Call out the cavalry. While all workers defend the nest as needed, many species have specialized workers called majors, also known as soldiers. These ants are larger than the other workers and have specialized mandibles for fighting, moving large objects, and crushing tough food items like seeds.

However, it has been shown in some species that the kind of ant sent to defend the nest depends on the type of intruder. Invasions by other ant species of similar size bring the smaller workers running, but disturbances from larger wildlife call out the soldiers, which are better equipped to stab tender flesh and encourage the predator to look elsewhere for food!

CONSERVATION

As with all wildlife on the planet, ants are an important part of their habitat.
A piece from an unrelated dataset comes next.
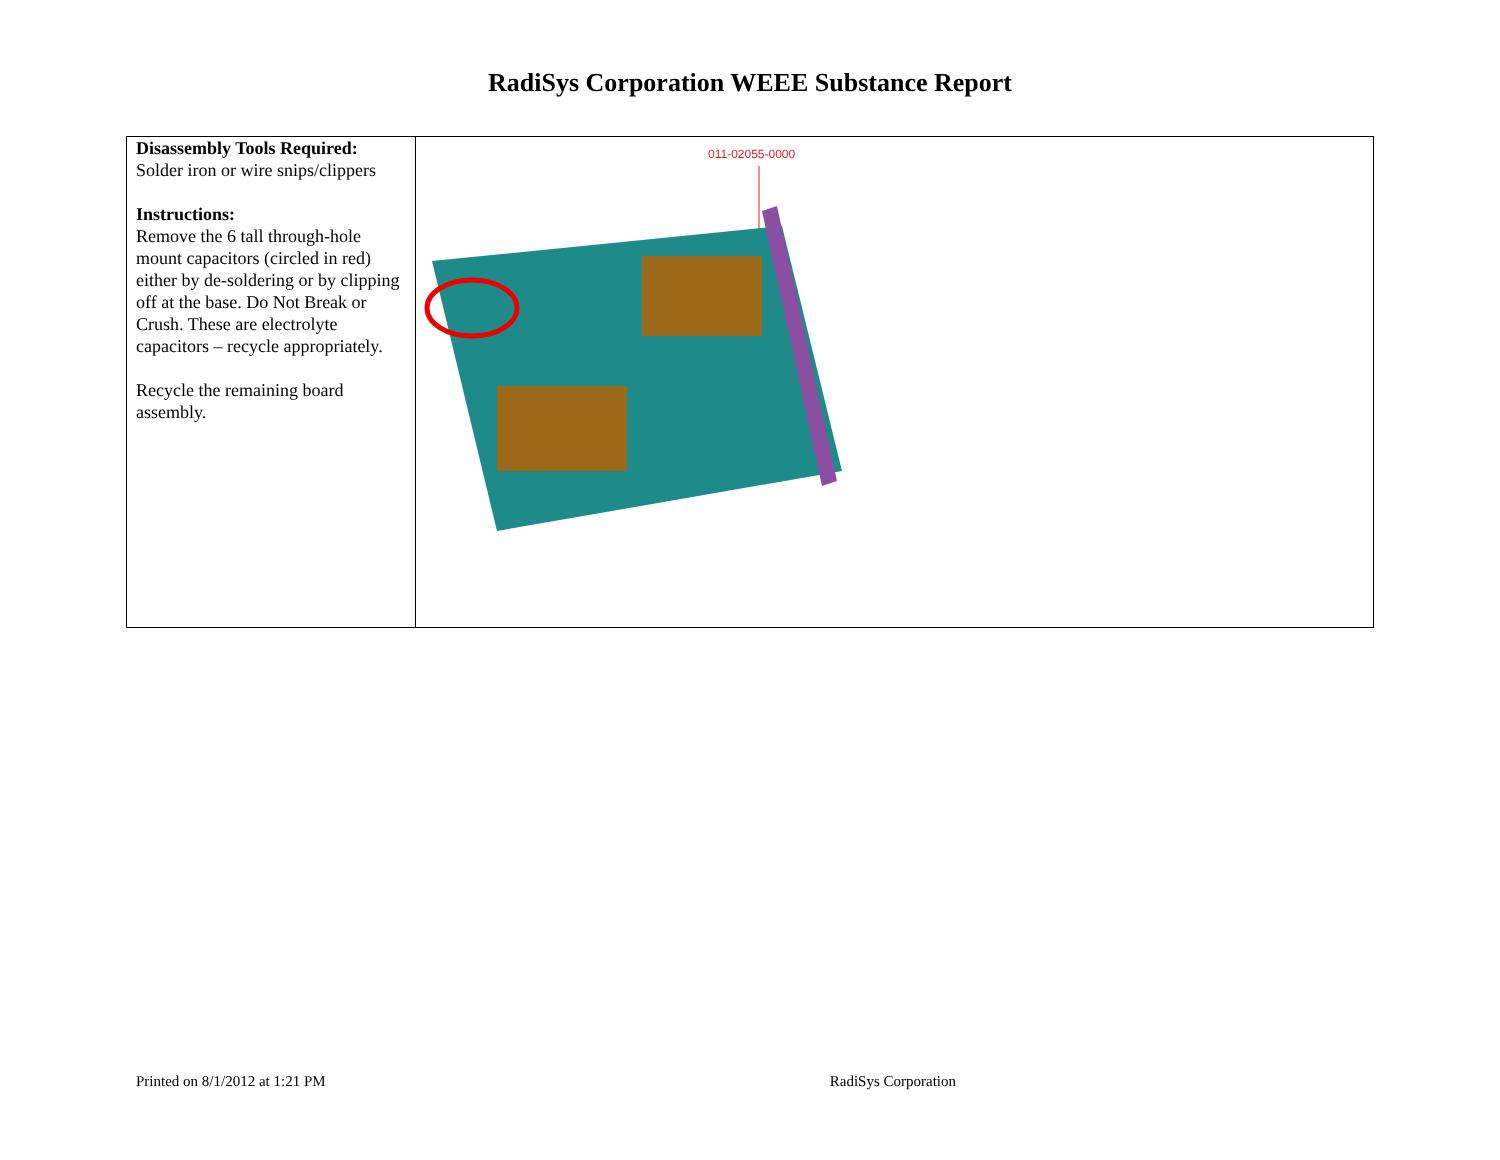RadiSys Corporation WEEE Substance Report
| Disassembly Tools Required: Solder iron or wire snips/clippers Instructions: Remove the 6 tall through-hole mount capacitors (circled in red) either by de-soldering or by clipping off at the base. Do Not Break or Crush. These are electrolyte capacitors – recycle appropriately. Recycle the remaining board assembly. | 011-02055-0000 |
Printed on 8/1/2012 at 1:21 PM RadiSys Corporation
They are essential in turning and aerating soil in all the ecosystems where they occur, sometimes even surpassing the work of earthworms. Ants help spread seeds for plants and are food for countless animals (including humans!). Many are pollinators and even more are decomposers, breaking down organic waste and creating healthy habitats. They also serve as vital menu items for creatures like giant anteaters.

Although their journeys into our homes or onto a picnic tablecloth to locate food or water may be inconvenient, consider ants’ important place in the overall web of life.